Юрьенен Сергей
Шрифт:
На этот раз памятник Петефи оказался с левой руки. Глядя на черную фигуру в люминесцентной мгле, Комиссаров поднял салями над головой:
— Восстаньте, венгры! Страна зовет вас! Быть рабами! Или стать свободными? Вот вопрос — как вы ответите? Перевод, конечно, халтурный. Но слабость у меня к романтикам еще с Суворовки.

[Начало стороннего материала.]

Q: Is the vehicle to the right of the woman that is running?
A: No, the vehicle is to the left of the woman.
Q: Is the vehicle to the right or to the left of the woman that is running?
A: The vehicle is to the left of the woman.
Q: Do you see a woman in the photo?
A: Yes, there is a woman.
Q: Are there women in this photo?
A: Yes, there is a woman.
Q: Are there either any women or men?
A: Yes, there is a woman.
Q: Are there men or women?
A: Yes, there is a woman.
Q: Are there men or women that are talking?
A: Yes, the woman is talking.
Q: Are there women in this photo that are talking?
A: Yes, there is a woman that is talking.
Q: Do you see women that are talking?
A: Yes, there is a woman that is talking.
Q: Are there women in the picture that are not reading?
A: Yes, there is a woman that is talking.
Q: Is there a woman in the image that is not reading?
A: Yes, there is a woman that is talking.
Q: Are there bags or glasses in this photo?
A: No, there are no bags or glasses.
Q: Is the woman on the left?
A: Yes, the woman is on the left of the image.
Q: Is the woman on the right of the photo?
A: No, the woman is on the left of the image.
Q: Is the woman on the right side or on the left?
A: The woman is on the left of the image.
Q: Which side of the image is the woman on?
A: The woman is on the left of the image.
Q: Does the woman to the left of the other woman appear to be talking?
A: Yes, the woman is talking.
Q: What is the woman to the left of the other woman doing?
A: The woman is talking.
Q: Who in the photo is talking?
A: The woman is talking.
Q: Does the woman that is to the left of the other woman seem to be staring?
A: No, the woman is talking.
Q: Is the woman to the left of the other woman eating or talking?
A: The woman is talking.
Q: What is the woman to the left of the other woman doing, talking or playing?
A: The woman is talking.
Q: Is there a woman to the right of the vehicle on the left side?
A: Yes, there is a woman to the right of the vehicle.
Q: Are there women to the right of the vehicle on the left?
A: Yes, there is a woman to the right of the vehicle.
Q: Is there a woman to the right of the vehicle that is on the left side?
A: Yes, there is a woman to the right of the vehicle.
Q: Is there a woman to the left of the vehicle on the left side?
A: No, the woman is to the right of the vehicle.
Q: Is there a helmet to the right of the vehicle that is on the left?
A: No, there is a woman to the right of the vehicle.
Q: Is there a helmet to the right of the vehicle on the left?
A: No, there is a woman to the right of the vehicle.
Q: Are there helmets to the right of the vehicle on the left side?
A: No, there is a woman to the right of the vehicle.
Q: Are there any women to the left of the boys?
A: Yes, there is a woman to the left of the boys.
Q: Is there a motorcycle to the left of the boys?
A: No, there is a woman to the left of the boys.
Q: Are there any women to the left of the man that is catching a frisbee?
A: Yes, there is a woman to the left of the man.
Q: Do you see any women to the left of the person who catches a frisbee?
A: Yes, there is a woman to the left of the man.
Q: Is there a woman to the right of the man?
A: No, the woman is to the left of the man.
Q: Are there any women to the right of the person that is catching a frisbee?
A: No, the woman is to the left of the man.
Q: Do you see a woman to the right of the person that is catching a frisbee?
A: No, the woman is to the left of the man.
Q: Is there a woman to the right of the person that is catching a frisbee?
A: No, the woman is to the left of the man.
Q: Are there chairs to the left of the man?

— К революционным или реакционным?
— Неверная классификация. Революции, Андерс, разные бывают. В том числе, национальные. Опять вы, гордые, восстали за независимость страны. И снова перед вами пали самодержавия сыны… И знамя вольности кровавой… та-та-та — мрачный знак… Суворов был его сильнейший враг.
— Не Петефи.
— Нет. Михаил Юрьевич. Оба посланцы богов. Петефи даже на год меньше Лермонтова прожил. В двадцать шесть погиб. Не на бессмысленной дуэли, а в бою. И между прочим — с нами.
— Разве?
— Отчаянный был русофоб. Тела, кстати, на поле боя не нашли, и есть антисоветская легенда, что был взят в плен и умер стариком во глубине сибирских руд. В общем, непреходящий источник смуты. В Пятьдесят Шестом опять же из-за него все вспыхнуло. Ты знаешь…
— Откуда? — возразил Александр. — Черная дыра на этом месте для меня в истории.

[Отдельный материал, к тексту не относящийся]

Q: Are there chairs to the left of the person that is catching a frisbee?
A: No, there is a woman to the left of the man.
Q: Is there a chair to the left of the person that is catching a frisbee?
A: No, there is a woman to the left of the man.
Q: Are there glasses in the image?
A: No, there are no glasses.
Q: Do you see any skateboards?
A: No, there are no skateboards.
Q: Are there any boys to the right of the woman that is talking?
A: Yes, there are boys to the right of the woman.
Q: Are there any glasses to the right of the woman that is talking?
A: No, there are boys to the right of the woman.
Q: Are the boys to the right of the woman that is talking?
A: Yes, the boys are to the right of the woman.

— Официальную-то версию хотя бы?
— «Кровавая оргия реакции, бело-фашистский террор…» Какие-то обрывки по краям, а посредине ужас воет.

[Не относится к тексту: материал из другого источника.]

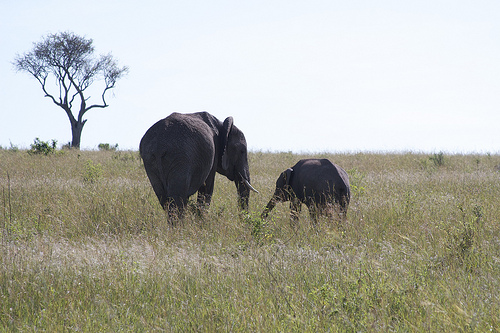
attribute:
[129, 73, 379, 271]
elephant — baby, adult, bab, big, mother, part, body, side, back, standing, grass, walking, gray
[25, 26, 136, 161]
tree — single, lone, lonely, dry, bare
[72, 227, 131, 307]
grass — tall, lighter, a lot, part, brown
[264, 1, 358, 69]
sky — cloud, clear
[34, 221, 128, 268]
plain — part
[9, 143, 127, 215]
park — part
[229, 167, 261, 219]
trunk — part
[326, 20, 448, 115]
sun — shining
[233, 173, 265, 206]
tusk — white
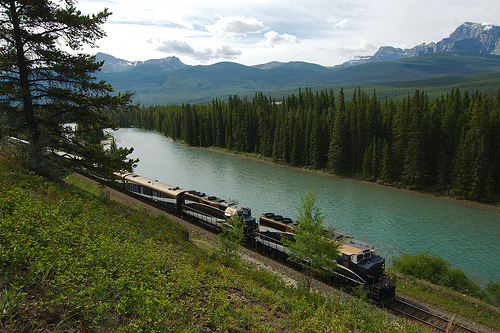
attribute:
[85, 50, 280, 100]
mountain — in distance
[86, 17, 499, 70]
mountains — tall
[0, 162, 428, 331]
grassy land — elevated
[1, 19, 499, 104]
mountains — tall 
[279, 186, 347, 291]
tree — small, green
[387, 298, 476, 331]
train tracks — brown 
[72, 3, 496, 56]
sky — cloudy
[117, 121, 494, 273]
river — green 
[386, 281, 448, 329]
tracks — train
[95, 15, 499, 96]
mountains — in distance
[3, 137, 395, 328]
hill — steep, grass, covered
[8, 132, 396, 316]
train — platform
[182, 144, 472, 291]
water — green , blue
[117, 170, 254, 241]
cars — train, being pulled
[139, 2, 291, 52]
clouds — white 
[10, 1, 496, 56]
sky — blue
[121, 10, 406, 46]
sky — blue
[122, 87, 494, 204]
trees — evergreen 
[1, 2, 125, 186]
tree — pine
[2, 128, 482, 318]
train — long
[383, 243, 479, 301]
brush — green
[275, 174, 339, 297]
tree — small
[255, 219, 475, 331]
tracks — railroad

— Правильно воет. Началось невинно. Дискуссионным клубом Петефи. Затем Иосифа Виссарионовича в Будапеште усами об асфальт.
— В Москве он рухнул раньше.
— Ты прав. Эту дыру Хрущев пробил. Такую, что и по сегодня не заткнуть. Сволочь.
Комиссаров отошел к урне, культурно сплюнул и вернулся. Сунул салями в карман, вынул пластинку чуингама и в свете витрины осмотрел.
— Сделано в США. В урну или пробуем?
— Как знаешь.
— Ладно, разложимся… Бери!
Александр развернул и сунул в рот.
— Как?
— Нормально.
— А вкус?
— Не тлетворный.
Комиссаров разжевал и кивнул:
— Перегар, во всяком случае, отшибает.
Они шли и работали челюстями — переполненные чувством заграницы. Острым и абстрактным. В том смысле, что по Дебрецену шагали, как по Бродвею. На этот раз Комиссаров даже приостановился у витрины и показал на зажигалку.
— «Ронсон», видишь? В 390 форинтов? У Хаустова такая. — Они двинулись дальше. — Да… Вот я и говорю: начальство мне досталось. Сам видишь. Я не про Хаустова — он по линии «Интуриста». В силу профессии интеллигент. Тогда как Шибаев… Обратил внимание? На Нинель Ивановну глаз положил. Мало ему сосалки этой…
— Кого?
— Как кого? Мамаевой! Он же ее мне в группу засадил.
Александр охнул.
— Что с тобой?
— Зуб.
Отвернувшись, он выплюнул шибаевскую жвачку. Вместе с пломбой. Комиссаров проявил сочувствие:
— Что ж ты так? А я перед поездкой залечил. Про что мы?
— Про любовь.
— Так вот: никак я не пойму… Мамаева хоть молодая, а эта же не только женский — человеческий образ утратила. Ты видел ее лицо. Эта, по-твоему, лицо? По-моему, не лицо, а жопа. Бандерша какая-то. Как ей родители своих детишек доверяют? Нет, не нравится мне все это. Еще увяжется козел за нашей группой… И что тогда? С одной стороны, мне за мораль отвечать. С другой — он все ж таки номенклатура. И не какая-нибудь там. Оборону Москвы курирует.
— Вот этот? — поразился Александр.
В фойе под пальмой томился баянист, зажав в зубах потухший окурок «Беломора».
— Не спишь?
— Я же предупреждал…
Комиссаров сдался:
— Пошли!
На рассвете его разбудила перестрелка мотоциклетных выхлопов. Комиссаров, босой и в черных трусах типа «семейные», смотрел в приоткрыв шторы.
— Что там?
— Да вот не пойму. То ли антисоветский шабаш, то ли просто хулиганье гужуется…
Извне донеслось:
— Ruszki, haza! [105]
105
Русские, домой! (венг.).
Аглая Рублева, уполномоченная на роль кассира, раздала группе форинты, и все отправились по главной улице в супермаркет. Оторвавшись в магазинной сутолоке от группы, Александр выскользнул на улицу и нарвался на ударника.
— Здоров! — обрадовался даун. — Не знаешь, где мигалки продаются?
— Что за «мигалки»?
Волик вынул записную книжку, а из нее цветную карточку — с разбитной японкой. В его руках японка стала подмигивать Александру. Недвусмысленно. Накладными ресницами.